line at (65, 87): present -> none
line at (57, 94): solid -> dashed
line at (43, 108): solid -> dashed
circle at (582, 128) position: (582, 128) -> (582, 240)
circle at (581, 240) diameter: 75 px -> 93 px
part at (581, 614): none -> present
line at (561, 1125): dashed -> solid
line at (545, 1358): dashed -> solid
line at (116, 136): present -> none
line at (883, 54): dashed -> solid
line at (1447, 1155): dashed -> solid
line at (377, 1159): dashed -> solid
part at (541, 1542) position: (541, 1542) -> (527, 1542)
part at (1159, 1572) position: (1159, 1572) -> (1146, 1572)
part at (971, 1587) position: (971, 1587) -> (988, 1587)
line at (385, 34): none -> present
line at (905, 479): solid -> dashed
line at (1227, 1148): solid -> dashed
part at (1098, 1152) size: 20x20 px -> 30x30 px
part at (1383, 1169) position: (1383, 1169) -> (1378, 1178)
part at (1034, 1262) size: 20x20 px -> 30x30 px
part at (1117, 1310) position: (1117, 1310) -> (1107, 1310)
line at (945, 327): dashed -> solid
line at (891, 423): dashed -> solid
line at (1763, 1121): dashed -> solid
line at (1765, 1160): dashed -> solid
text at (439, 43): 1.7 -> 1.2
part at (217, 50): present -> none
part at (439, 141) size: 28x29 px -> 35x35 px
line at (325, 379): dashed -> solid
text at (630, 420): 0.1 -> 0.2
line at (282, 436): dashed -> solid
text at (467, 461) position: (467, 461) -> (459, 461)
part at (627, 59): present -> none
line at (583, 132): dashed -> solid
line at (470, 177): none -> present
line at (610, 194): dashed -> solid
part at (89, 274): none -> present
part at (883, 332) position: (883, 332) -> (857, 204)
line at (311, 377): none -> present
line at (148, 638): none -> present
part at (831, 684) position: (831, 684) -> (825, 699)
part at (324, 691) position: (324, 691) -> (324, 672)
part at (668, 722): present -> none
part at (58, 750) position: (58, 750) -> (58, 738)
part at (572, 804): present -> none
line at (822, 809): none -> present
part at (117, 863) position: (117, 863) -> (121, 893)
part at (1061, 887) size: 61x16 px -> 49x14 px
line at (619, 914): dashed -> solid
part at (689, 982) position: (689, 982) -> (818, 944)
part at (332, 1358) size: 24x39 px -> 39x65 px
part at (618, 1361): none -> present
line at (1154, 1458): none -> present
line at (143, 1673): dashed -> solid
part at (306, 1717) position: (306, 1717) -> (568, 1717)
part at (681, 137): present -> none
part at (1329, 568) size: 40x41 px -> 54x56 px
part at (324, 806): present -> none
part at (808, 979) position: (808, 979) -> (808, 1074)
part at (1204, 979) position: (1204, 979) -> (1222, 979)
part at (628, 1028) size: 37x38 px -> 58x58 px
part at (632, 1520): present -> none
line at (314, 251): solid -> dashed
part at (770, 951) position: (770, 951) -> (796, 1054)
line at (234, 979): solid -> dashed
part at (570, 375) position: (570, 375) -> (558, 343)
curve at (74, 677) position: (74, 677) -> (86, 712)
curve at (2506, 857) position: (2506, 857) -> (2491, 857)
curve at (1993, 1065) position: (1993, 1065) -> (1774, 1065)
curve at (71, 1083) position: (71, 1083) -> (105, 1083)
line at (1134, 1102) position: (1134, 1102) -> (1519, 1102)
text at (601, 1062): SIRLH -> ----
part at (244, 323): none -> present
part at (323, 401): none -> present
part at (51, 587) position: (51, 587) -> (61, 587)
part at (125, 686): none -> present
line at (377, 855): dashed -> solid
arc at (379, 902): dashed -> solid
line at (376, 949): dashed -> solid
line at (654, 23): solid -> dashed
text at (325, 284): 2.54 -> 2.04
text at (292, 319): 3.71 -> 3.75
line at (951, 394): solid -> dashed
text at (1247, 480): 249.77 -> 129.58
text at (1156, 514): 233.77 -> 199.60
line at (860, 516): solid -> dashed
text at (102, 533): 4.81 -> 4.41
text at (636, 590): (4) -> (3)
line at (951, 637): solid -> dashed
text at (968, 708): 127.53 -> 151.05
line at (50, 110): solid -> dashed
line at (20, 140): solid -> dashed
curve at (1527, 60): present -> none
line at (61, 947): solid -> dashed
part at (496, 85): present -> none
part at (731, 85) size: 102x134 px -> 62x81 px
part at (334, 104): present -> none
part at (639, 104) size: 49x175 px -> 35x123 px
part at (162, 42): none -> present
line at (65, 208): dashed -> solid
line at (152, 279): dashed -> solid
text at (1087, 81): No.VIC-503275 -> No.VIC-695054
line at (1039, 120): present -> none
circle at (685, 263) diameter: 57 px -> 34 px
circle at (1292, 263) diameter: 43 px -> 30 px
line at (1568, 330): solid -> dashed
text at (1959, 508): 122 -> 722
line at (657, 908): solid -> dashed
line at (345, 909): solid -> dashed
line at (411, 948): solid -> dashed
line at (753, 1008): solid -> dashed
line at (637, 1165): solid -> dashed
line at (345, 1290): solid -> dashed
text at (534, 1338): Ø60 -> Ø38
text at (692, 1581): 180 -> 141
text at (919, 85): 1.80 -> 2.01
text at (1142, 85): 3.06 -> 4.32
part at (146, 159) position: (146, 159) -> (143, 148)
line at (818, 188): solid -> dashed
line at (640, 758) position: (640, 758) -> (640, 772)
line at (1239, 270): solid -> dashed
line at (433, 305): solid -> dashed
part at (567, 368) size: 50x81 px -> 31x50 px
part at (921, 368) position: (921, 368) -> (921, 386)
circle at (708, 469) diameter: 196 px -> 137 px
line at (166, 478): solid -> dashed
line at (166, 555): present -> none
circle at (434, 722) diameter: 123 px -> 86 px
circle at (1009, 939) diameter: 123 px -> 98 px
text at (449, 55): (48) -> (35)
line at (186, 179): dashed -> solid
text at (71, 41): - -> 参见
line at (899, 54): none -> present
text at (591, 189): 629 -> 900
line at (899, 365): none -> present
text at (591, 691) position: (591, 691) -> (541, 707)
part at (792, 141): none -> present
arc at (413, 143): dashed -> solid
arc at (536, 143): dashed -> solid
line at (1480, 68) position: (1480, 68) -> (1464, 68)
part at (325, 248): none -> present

━━━━

What needs to be done:
Rewrite every line of the data above, substituting "broken" for each occurrence of "dashed" and leaving everything else unchanged.

Written response:
line at (65, 87): present -> none
line at (57, 94): solid -> broken
line at (43, 108): solid -> broken
circle at (582, 128) position: (582, 128) -> (582, 240)
circle at (581, 240) diameter: 75 px -> 93 px
part at (581, 614): none -> present
line at (561, 1125): broken -> solid
line at (545, 1358): broken -> solid
line at (116, 136): present -> none
line at (883, 54): broken -> solid
line at (1447, 1155): broken -> solid
line at (377, 1159): broken -> solid
part at (541, 1542) position: (541, 1542) -> (527, 1542)
part at (1159, 1572) position: (1159, 1572) -> (1146, 1572)
part at (971, 1587) position: (971, 1587) -> (988, 1587)
line at (385, 34): none -> present
line at (905, 479): solid -> broken
line at (1227, 1148): solid -> broken
part at (1098, 1152) size: 20x20 px -> 30x30 px
part at (1383, 1169) position: (1383, 1169) -> (1378, 1178)
part at (1034, 1262) size: 20x20 px -> 30x30 px
part at (1117, 1310) position: (1117, 1310) -> (1107, 1310)
line at (945, 327): broken -> solid
line at (891, 423): broken -> solid
line at (1763, 1121): broken -> solid
line at (1765, 1160): broken -> solid
text at (439, 43): 1.7 -> 1.2
part at (217, 50): present -> none
part at (439, 141) size: 28x29 px -> 35x35 px
line at (325, 379): broken -> solid
text at (630, 420): 0.1 -> 0.2
line at (282, 436): broken -> solid
text at (467, 461) position: (467, 461) -> (459, 461)
part at (627, 59): present -> none
line at (583, 132): broken -> solid
line at (470, 177): none -> present
line at (610, 194): broken -> solid
part at (89, 274): none -> present
part at (883, 332) position: (883, 332) -> (857, 204)
line at (311, 377): none -> present
line at (148, 638): none -> present
part at (831, 684) position: (831, 684) -> (825, 699)
part at (324, 691) position: (324, 691) -> (324, 672)
part at (668, 722): present -> none
part at (58, 750) position: (58, 750) -> (58, 738)
part at (572, 804): present -> none
line at (822, 809): none -> present
part at (117, 863) position: (117, 863) -> (121, 893)
part at (1061, 887) size: 61x16 px -> 49x14 px
line at (619, 914): broken -> solid
part at (689, 982) position: (689, 982) -> (818, 944)
part at (332, 1358) size: 24x39 px -> 39x65 px
part at (618, 1361): none -> present
line at (1154, 1458): none -> present
line at (143, 1673): broken -> solid
part at (306, 1717) position: (306, 1717) -> (568, 1717)
part at (681, 137): present -> none
part at (1329, 568) size: 40x41 px -> 54x56 px
part at (324, 806): present -> none
part at (808, 979) position: (808, 979) -> (808, 1074)
part at (1204, 979) position: (1204, 979) -> (1222, 979)
part at (628, 1028) size: 37x38 px -> 58x58 px
part at (632, 1520): present -> none
line at (314, 251): solid -> broken
part at (770, 951) position: (770, 951) -> (796, 1054)
line at (234, 979): solid -> broken
part at (570, 375) position: (570, 375) -> (558, 343)
curve at (74, 677) position: (74, 677) -> (86, 712)
curve at (2506, 857) position: (2506, 857) -> (2491, 857)
curve at (1993, 1065) position: (1993, 1065) -> (1774, 1065)
curve at (71, 1083) position: (71, 1083) -> (105, 1083)
line at (1134, 1102) position: (1134, 1102) -> (1519, 1102)
text at (601, 1062): SIRLH -> ----
part at (244, 323): none -> present
part at (323, 401): none -> present
part at (51, 587) position: (51, 587) -> (61, 587)
part at (125, 686): none -> present
line at (377, 855): broken -> solid
arc at (379, 902): broken -> solid
line at (376, 949): broken -> solid
line at (654, 23): solid -> broken
text at (325, 284): 2.54 -> 2.04
text at (292, 319): 3.71 -> 3.75
line at (951, 394): solid -> broken
text at (1247, 480): 249.77 -> 129.58
text at (1156, 514): 233.77 -> 199.60
line at (860, 516): solid -> broken
text at (102, 533): 4.81 -> 4.41
text at (636, 590): (4) -> (3)
line at (951, 637): solid -> broken
text at (968, 708): 127.53 -> 151.05
line at (50, 110): solid -> broken
line at (20, 140): solid -> broken
curve at (1527, 60): present -> none
line at (61, 947): solid -> broken
part at (496, 85): present -> none
part at (731, 85) size: 102x134 px -> 62x81 px
part at (334, 104): present -> none
part at (639, 104) size: 49x175 px -> 35x123 px
part at (162, 42): none -> present
line at (65, 208): broken -> solid
line at (152, 279): broken -> solid
text at (1087, 81): No.VIC-503275 -> No.VIC-695054
line at (1039, 120): present -> none
circle at (685, 263) diameter: 57 px -> 34 px
circle at (1292, 263) diameter: 43 px -> 30 px
line at (1568, 330): solid -> broken
text at (1959, 508): 122 -> 722
line at (657, 908): solid -> broken
line at (345, 909): solid -> broken
line at (411, 948): solid -> broken
line at (753, 1008): solid -> broken
line at (637, 1165): solid -> broken
line at (345, 1290): solid -> broken
text at (534, 1338): Ø60 -> Ø38
text at (692, 1581): 180 -> 141
text at (919, 85): 1.80 -> 2.01
text at (1142, 85): 3.06 -> 4.32
part at (146, 159) position: (146, 159) -> (143, 148)
line at (818, 188): solid -> broken
line at (640, 758) position: (640, 758) -> (640, 772)
line at (1239, 270): solid -> broken
line at (433, 305): solid -> broken
part at (567, 368) size: 50x81 px -> 31x50 px
part at (921, 368) position: (921, 368) -> (921, 386)
circle at (708, 469) diameter: 196 px -> 137 px
line at (166, 478): solid -> broken
line at (166, 555): present -> none
circle at (434, 722) diameter: 123 px -> 86 px
circle at (1009, 939) diameter: 123 px -> 98 px
text at (449, 55): (48) -> (35)
line at (186, 179): broken -> solid
text at (71, 41): - -> 参见
line at (899, 54): none -> present
text at (591, 189): 629 -> 900
line at (899, 365): none -> present
text at (591, 691) position: (591, 691) -> (541, 707)
part at (792, 141): none -> present
arc at (413, 143): broken -> solid
arc at (536, 143): broken -> solid
line at (1480, 68) position: (1480, 68) -> (1464, 68)
part at (325, 248): none -> present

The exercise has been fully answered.